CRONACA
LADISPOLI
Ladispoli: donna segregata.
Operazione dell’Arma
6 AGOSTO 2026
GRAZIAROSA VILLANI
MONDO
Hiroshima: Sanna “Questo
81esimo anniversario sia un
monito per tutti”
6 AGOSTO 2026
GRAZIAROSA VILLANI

ABOUT THIS TASK: Each of the entries must be set down again exactly.

TASK ANSWER:
CRONACA
LADISPOLI
Ladispoli: donna segregata.
Operazione dell’Arma
6 AGOSTO 2026
GRAZIAROSA VILLANI
MONDO
Hiroshima: Sanna “Questo
81esimo anniversario sia un
monito per tutti”
6 AGOSTO 2026
GRAZIAROSA VILLANI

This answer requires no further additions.